While walking on the track I felt somebody's constant and still gaze on me though I didn't see anyone but I sensed it. Thanks to sixth sense gifted to women. Obvious uneasiness and fear of real people dominated my thought process. I confirmed of wearing no precious jewellery and continued. Anticipation was the next step...should I go back home or continue with my routine one hour walk...what if somebody tries robbing me of my expensive phone? Series of apprehensions cropped up in my mind but I kept erasing them and continued with my walk. I started looking around thinking it could be just my hallucination as I fear real people but my heart came in my hand as there  was no one in the park except me, some stray dogs , trees, benches and a guy sitting on one of side benches in the park.

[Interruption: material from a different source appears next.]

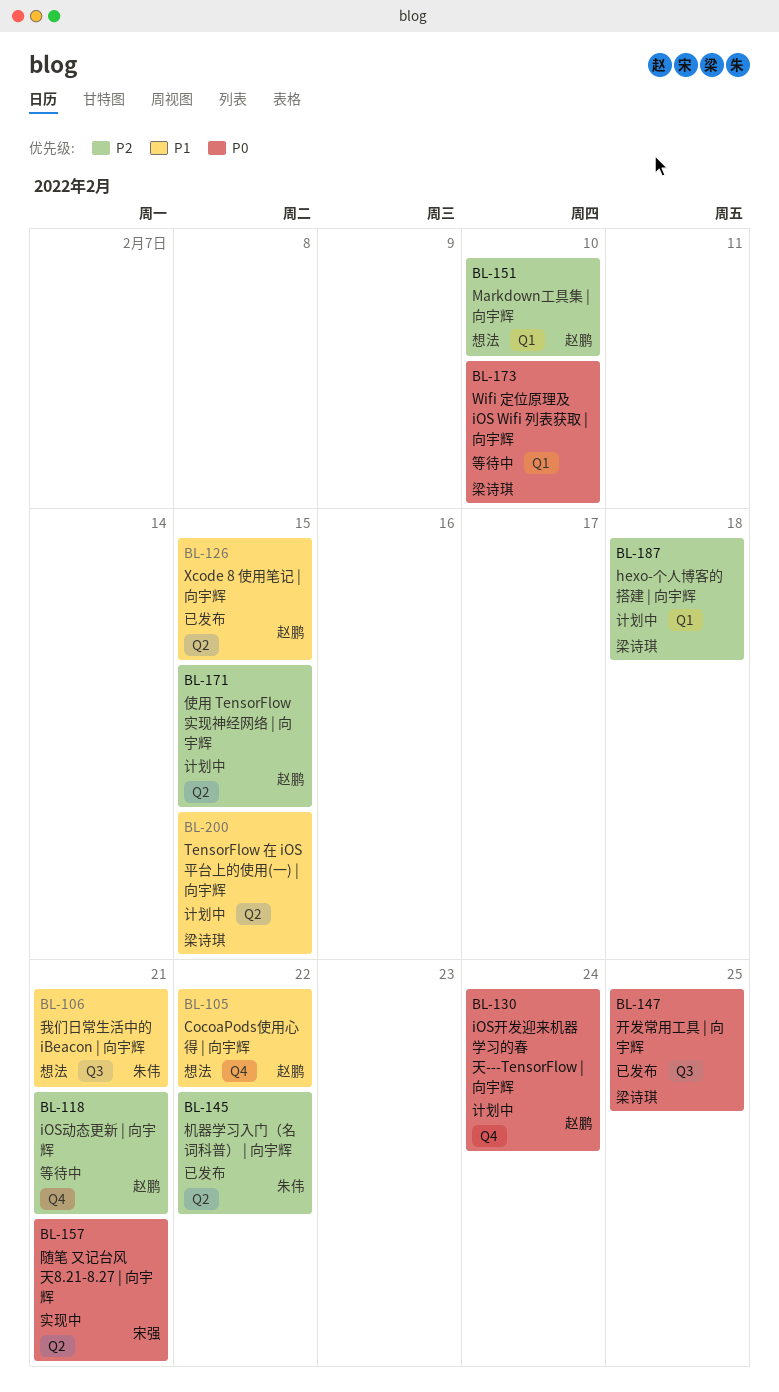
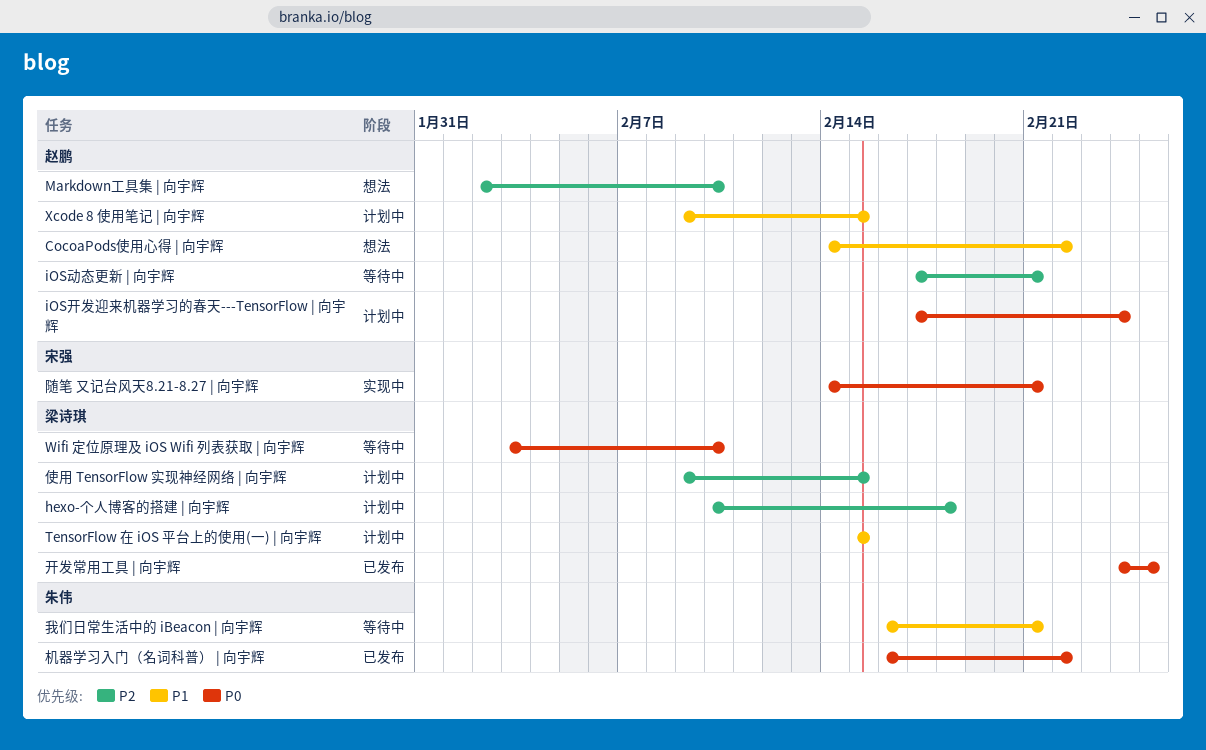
Xcode 8 使用笔记 | 向宇辉, status: 已发布 -> 计划中
使用 TensorFlow 实现神经网络 | 向宇辉, owner: 赵鹏 -> 梁诗琪
我们日常生活中的 iBeacon | 向宇辉, status: 想法 -> 等待中
机器学习入门（名词科普） | 向宇辉, priority: P2 -> P0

"I must go back home" , I heard my own voice commanding me, as it was already 7: 50 p.m and that too February month.Teaching my kids that greatest fear is to fear itself and finding myself in the same situation made me strengthen all by myself to continue my walk without fearing that chap who was constantly fixing his eyes on me.I decided to give the angry looks back to him so that he must know I was fearless. I felt my effort was in vain, as he seemed to be unaffected.
To my surprise I found him moving a bit to other side of the seat. I kept walking with sunken heart as  I wanted to combat my fear of real people.He moved his arm as if was searching for something under the seat my heart beat rose and head started throbbing of self invited danger," but after all it is residential area and he can't do anything" , I contemplated.  From nowhere power of facing the situation with courage increased my determination to continue with my walk. He stood and started walking towards me with long steps my immediate reflex was that I picked a stone and kept walking and he started running towards my direction.I started walking faster towards the gate of the park so that if any odd he would try I would yell and call people around. I found that he was running and coming closer, hardly at one hand distance he was when I raised my hand to hit him with the stone in my hand but he crossed me and hugged a girl who was standing just at my right hand side near thick bushes, partially hiding herself. My hand raised up in throwing stone pose,  immediately took an exercise position to get over the embarrassment. 
I heard him saying to the girl, "See, I found you even in dark now say yes to my proposal." By this time I was out of the gates of the park but heard their giggles . Fear smiled inside me and said, "Wow! What a cute proposal."
Fear made me experience 10 minutes of terror washed away in one minute of beautiful feelings of these couple.